*Excerpted data*:
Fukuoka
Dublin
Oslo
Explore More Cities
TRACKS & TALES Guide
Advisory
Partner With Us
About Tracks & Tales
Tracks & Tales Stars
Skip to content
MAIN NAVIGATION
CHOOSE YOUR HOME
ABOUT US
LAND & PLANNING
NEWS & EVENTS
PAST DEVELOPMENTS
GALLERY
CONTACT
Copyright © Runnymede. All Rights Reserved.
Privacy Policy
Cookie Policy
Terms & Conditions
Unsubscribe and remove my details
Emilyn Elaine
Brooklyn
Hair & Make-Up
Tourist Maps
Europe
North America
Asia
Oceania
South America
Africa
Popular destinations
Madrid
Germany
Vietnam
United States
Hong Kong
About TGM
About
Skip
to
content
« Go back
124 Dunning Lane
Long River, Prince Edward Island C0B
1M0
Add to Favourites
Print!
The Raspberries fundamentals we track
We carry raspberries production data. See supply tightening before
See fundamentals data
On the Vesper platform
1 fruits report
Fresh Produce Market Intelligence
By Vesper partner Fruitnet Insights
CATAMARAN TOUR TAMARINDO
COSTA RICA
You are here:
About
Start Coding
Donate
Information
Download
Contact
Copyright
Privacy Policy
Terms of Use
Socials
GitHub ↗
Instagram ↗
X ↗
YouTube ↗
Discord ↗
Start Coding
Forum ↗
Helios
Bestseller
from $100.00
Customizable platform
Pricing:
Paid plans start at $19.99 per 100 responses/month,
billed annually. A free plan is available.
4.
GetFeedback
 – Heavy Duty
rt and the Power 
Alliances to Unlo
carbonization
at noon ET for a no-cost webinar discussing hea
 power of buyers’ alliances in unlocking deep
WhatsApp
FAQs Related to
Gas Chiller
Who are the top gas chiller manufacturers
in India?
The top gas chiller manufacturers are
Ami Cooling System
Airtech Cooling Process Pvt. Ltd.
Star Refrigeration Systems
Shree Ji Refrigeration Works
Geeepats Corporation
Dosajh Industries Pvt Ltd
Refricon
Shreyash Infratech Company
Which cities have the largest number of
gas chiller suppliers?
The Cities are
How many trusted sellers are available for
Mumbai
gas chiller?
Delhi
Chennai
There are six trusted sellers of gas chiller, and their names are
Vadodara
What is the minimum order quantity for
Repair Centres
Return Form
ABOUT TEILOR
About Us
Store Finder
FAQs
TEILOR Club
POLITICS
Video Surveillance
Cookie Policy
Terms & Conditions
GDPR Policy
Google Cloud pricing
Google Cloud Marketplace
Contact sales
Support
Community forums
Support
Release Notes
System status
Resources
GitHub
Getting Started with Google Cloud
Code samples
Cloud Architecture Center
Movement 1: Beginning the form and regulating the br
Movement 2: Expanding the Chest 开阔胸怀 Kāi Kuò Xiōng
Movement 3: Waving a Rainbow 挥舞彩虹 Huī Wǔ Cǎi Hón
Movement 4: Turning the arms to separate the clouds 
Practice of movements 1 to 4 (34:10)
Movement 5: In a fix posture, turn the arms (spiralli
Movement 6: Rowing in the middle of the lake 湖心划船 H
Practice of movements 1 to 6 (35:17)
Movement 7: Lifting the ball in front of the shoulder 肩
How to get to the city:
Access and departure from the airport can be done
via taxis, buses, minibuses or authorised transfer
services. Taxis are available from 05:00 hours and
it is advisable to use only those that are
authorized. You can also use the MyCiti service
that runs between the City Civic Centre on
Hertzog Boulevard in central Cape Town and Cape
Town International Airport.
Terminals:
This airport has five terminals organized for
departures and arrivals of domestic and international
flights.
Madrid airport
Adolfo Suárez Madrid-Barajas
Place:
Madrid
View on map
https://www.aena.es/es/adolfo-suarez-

*Work request*: Word for word, write out each of the records shown above.

*Task response*:
Fukuoka
Dublin
Oslo
Explore More Cities
TRACKS & TALES Guide
Advisory
Partner With Us
About Tracks & Tales
Tracks & Tales Stars
Skip to content
MAIN NAVIGATION
CHOOSE YOUR HOME
ABOUT US
LAND & PLANNING
NEWS & EVENTS
PAST DEVELOPMENTS
GALLERY
CONTACT
Copyright © Runnymede. All Rights Reserved.
Privacy Policy
Cookie Policy
Terms & Conditions
Unsubscribe and remove my details
Emilyn Elaine
Brooklyn
Hair & Make-Up
Tourist Maps
Europe
North America
Asia
Oceania
South America
Africa
Popular destinations
Madrid
Germany
Vietnam
United States
Hong Kong
About TGM
About
Skip
to
content
« Go back
124 Dunning Lane
Long River, Prince Edward Island C0B
1M0
Add to Favourites
Print!
The Raspberries fundamentals we track
We carry raspberries production data. See supply tightening before
See fundamentals data
On the Vesper platform
1 fruits report
Fresh Produce Market Intelligence
By Vesper partner Fruitnet Insights
CATAMARAN TOUR TAMARINDO
COSTA RICA
You are here:
About
Start Coding
Donate
Information
Download
Contact
Copyright
Privacy Policy
Terms of Use
Socials
GitHub ↗
Instagram ↗
X ↗
YouTube ↗
Discord ↗
Start Coding
Forum ↗
Helios
Bestseller
from $100.00
Customizable platform
Pricing:
Paid plans start at $19.99 per 100 responses/month,
billed annually. A free plan is available.
4.
GetFeedback
 – Heavy Duty
rt and the Power 
Alliances to Unlo
carbonization
at noon ET for a no-cost webinar discussing hea
 power of buyers’ alliances in unlocking deep
WhatsApp
FAQs Related to
Gas Chiller
Who are the top gas chiller manufacturers
in India?
The top gas chiller manufacturers are
Ami Cooling System
Airtech Cooling Process Pvt. Ltd.
Star Refrigeration Systems
Shree Ji Refrigeration Works
Geeepats Corporation
Dosajh Industries Pvt Ltd
Refricon
Shreyash Infratech Company
Which cities have the largest number of
gas chiller suppliers?
The Cities are
How many trusted sellers are available for
Mumbai
gas chiller?
Delhi
Chennai
There are six trusted sellers of gas chiller, and their names are
Vadodara
What is the minimum order quantity for
Repair Centres
Return Form
ABOUT TEILOR
About Us
Store Finder
FAQs
TEILOR Club
POLITICS
Video Surveillance
Cookie Policy
Terms & Conditions
GDPR Policy
Google Cloud pricing
Google Cloud Marketplace
Contact sales
Support
Community forums
Support
Release Notes
System status
Resources
GitHub
Getting Started with Google Cloud
Code samples
Cloud Architecture Center
Movement 1: Beginning the form and regulating the br
Movement 2: Expanding the Chest 开阔胸怀 Kāi Kuò Xiōng
Movement 3: Waving a Rainbow 挥舞彩虹 Huī Wǔ Cǎi Hón
Movement 4: Turning the arms to separate the clouds 
Practice of movements 1 to 4 (34:10)
Movement 5: In a fix posture, turn the arms (spiralli
Movement 6: Rowing in the middle of the lake 湖心划船 H
Practice of movements 1 to 6 (35:17)
Movement 7: Lifting the ball in front of the shoulder 肩
How to get to the city:
Access and departure from the airport can be done
via taxis, buses, minibuses or authorised transfer
services. Taxis are available from 05:00 hours and
it is advisable to use only those that are
authorized. You can also use the MyCiti service
that runs between the City Civic Centre on
Hertzog Boulevard in central Cape Town and Cape
Town International Airport.
Terminals:
This airport has five terminals organized for
departures and arrivals of domestic and international
flights.
Madrid airport
Adolfo Suárez Madrid-Barajas
Place:
Madrid
View on map
https://www.aena.es/es/adolfo-suarez-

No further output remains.